(Saved data entries)
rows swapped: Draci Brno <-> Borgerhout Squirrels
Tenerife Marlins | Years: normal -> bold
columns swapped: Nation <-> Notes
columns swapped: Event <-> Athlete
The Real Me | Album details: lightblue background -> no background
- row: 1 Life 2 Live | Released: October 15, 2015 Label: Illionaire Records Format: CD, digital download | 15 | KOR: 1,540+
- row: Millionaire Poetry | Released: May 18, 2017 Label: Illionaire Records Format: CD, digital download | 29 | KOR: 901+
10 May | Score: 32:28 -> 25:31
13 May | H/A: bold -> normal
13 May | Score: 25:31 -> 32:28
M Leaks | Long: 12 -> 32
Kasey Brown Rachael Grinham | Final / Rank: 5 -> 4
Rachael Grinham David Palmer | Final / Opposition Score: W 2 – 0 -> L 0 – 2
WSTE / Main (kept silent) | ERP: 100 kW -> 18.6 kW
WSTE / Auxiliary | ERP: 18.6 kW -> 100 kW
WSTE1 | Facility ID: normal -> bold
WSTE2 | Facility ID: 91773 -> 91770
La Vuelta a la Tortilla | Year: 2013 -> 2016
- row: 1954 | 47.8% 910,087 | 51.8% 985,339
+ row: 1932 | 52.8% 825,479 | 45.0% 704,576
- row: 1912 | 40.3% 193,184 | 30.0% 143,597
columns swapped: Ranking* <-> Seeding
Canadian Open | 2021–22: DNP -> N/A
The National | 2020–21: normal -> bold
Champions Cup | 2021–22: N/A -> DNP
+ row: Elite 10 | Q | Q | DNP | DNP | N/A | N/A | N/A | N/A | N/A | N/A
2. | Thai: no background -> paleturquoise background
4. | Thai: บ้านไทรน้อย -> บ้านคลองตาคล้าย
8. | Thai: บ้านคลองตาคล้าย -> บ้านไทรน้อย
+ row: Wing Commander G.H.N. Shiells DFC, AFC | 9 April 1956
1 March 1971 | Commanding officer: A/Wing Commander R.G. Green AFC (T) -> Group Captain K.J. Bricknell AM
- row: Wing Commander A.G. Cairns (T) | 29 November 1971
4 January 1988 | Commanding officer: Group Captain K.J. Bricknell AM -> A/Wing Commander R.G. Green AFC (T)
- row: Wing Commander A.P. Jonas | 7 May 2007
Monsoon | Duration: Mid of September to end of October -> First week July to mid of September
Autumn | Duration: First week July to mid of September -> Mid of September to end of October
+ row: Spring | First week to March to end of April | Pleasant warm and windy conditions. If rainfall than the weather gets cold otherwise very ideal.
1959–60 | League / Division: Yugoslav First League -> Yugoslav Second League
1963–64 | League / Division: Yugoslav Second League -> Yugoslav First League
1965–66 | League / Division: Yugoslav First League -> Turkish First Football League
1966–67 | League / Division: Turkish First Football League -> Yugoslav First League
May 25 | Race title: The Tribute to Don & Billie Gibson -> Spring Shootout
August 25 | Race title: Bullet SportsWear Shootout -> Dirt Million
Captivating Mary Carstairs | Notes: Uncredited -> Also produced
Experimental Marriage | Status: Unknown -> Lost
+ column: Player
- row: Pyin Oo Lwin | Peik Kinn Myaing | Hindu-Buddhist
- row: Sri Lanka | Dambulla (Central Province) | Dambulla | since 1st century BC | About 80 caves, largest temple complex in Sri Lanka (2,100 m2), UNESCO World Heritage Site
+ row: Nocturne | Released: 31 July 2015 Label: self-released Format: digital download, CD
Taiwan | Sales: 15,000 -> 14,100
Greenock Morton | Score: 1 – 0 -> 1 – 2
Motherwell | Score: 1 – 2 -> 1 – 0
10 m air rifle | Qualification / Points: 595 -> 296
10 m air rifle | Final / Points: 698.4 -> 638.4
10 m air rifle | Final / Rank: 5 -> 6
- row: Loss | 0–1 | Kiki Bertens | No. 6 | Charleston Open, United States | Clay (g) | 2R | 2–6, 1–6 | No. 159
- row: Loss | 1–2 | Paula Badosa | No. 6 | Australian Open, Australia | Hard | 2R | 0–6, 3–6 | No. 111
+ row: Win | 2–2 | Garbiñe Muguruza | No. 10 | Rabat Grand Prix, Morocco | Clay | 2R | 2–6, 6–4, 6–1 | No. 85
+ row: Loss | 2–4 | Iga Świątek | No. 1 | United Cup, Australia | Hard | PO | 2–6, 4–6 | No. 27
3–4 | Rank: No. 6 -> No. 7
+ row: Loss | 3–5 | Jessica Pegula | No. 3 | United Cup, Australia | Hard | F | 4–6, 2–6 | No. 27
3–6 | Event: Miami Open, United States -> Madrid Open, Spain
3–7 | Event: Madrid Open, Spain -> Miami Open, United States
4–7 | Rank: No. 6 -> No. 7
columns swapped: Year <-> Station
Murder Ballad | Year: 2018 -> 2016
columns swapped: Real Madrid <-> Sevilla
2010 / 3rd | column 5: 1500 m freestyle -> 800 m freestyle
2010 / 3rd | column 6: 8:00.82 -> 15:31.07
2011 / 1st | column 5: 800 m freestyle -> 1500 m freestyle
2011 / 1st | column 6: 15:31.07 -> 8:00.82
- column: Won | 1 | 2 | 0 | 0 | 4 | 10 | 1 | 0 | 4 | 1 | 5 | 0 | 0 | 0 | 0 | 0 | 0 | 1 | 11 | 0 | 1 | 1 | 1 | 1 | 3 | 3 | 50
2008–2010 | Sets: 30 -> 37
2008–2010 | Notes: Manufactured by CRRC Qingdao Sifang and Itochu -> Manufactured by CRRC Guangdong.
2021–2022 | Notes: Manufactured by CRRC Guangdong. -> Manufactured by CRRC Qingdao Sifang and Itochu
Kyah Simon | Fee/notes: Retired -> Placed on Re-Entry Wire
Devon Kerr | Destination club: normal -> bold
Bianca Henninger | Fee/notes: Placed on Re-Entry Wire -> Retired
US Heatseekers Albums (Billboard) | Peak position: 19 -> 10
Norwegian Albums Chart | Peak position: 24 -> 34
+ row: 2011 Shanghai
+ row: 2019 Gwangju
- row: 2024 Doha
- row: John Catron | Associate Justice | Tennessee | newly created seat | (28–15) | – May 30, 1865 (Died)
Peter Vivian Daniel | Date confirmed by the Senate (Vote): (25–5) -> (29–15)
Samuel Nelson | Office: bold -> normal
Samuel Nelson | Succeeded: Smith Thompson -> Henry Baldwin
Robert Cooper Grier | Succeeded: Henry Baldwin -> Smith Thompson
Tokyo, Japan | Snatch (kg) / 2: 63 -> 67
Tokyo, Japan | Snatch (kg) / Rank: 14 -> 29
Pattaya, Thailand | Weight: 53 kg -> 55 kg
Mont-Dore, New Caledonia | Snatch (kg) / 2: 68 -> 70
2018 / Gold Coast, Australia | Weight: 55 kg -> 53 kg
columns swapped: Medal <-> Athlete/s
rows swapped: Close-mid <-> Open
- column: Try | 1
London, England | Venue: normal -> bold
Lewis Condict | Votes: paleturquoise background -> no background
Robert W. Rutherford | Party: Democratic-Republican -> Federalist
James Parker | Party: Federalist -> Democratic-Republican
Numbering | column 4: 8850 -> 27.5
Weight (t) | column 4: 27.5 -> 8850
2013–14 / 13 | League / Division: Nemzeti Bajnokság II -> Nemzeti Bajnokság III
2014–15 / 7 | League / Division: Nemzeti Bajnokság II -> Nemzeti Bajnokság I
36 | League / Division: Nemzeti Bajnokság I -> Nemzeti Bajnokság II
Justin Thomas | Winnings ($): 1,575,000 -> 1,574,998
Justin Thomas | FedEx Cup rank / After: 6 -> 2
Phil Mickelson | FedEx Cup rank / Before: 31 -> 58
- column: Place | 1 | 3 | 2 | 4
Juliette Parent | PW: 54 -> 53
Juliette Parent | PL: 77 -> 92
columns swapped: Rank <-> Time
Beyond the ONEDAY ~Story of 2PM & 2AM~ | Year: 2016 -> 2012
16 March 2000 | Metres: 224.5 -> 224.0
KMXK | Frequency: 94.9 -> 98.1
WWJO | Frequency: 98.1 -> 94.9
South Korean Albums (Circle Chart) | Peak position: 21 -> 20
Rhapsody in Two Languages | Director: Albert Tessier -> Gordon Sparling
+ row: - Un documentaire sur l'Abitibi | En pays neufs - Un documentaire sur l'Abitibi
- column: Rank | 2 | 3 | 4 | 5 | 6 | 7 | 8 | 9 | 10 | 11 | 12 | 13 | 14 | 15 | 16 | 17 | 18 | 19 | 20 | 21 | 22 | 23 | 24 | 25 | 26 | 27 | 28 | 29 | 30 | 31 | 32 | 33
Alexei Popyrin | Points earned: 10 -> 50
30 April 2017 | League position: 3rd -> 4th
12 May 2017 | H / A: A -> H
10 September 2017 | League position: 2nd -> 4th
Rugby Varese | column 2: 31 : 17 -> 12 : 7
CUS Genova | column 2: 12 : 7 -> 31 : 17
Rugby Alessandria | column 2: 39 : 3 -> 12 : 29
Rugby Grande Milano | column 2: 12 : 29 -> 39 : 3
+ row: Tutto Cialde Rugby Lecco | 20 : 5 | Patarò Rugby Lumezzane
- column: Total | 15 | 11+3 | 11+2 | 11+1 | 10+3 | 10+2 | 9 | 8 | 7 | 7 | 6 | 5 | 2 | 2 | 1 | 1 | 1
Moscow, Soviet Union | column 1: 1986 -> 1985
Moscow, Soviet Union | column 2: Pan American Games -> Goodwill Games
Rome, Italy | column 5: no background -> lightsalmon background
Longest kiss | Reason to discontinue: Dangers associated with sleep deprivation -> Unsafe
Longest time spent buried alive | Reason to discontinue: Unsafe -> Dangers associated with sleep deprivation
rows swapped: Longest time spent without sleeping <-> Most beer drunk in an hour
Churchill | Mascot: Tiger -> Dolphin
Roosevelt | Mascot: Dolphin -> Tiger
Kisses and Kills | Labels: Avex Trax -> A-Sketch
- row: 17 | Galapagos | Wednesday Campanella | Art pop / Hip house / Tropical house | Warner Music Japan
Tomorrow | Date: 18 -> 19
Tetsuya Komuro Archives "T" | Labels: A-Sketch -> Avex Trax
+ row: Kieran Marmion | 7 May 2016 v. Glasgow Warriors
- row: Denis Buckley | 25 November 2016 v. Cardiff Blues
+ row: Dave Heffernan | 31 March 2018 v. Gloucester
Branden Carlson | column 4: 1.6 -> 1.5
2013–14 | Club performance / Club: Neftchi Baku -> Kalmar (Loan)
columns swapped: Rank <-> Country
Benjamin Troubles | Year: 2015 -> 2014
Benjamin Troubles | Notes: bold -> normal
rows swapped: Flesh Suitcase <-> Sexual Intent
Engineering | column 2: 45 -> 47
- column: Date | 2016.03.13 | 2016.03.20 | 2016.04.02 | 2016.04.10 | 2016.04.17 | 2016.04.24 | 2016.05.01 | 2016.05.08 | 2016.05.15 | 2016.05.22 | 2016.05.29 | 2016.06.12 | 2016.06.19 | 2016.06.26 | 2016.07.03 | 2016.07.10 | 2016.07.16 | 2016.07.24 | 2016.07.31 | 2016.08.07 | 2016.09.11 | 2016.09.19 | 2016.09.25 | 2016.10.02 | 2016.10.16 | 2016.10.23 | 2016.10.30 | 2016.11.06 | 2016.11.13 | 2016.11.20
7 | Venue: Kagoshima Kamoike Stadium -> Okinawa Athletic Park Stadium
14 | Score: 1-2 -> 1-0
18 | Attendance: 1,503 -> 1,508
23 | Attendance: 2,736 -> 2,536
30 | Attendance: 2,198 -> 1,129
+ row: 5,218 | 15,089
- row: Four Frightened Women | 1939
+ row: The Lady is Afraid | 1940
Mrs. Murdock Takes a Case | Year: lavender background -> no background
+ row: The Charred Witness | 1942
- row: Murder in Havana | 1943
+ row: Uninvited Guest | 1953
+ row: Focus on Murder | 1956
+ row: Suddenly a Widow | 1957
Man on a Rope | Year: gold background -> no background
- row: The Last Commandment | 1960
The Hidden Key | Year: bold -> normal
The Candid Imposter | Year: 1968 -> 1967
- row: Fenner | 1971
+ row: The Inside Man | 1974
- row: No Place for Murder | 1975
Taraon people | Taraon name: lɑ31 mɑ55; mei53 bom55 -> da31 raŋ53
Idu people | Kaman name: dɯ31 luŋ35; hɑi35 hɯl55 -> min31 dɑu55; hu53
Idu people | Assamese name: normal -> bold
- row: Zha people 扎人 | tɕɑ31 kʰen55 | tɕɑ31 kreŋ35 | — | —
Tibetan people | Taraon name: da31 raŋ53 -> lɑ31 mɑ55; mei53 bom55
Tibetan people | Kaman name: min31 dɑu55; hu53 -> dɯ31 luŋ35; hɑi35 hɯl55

• **Aim**
Present the data as a numbered list, starting at its first line and ending at the line containing "WSTE / Auxiliary | ERP: 18.6 kW -> 100 kW", with that line included and any blank lines omitted.

• **Task response**
1. rows swapped: Draci Brno <-> Borgerhout Squirrels
2. Tenerife Marlins | Years: normal -> bold
3. columns swapped: Nation <-> Notes
4. columns swapped: Event <-> Athlete
5. The Real Me | Album details: lightblue background -> no background
6. - row: 1 Life 2 Live | Released: October 15, 2015 Label: Illionaire Records Format: CD, digital download | 15 | KOR: 1,540+
7. - row: Millionaire Poetry | Released: May 18, 2017 Label: Illionaire Records Format: CD, digital download | 29 | KOR: 901+
8. 10 May | Score: 32:28 -> 25:31
9. 13 May | H/A: bold -> normal
10. 13 May | Score: 25:31 -> 32:28
11. M Leaks | Long: 12 -> 32
12. Kasey Brown Rachael Grinham | Final / Rank: 5 -> 4
13. Rachael Grinham David Palmer | Final / Opposition Score: W 2 – 0 -> L 0 – 2
14. WSTE / Main (kept silent) | ERP: 100 kW -> 18.6 kW
15. WSTE / Auxiliary | ERP: 18.6 kW -> 100 kW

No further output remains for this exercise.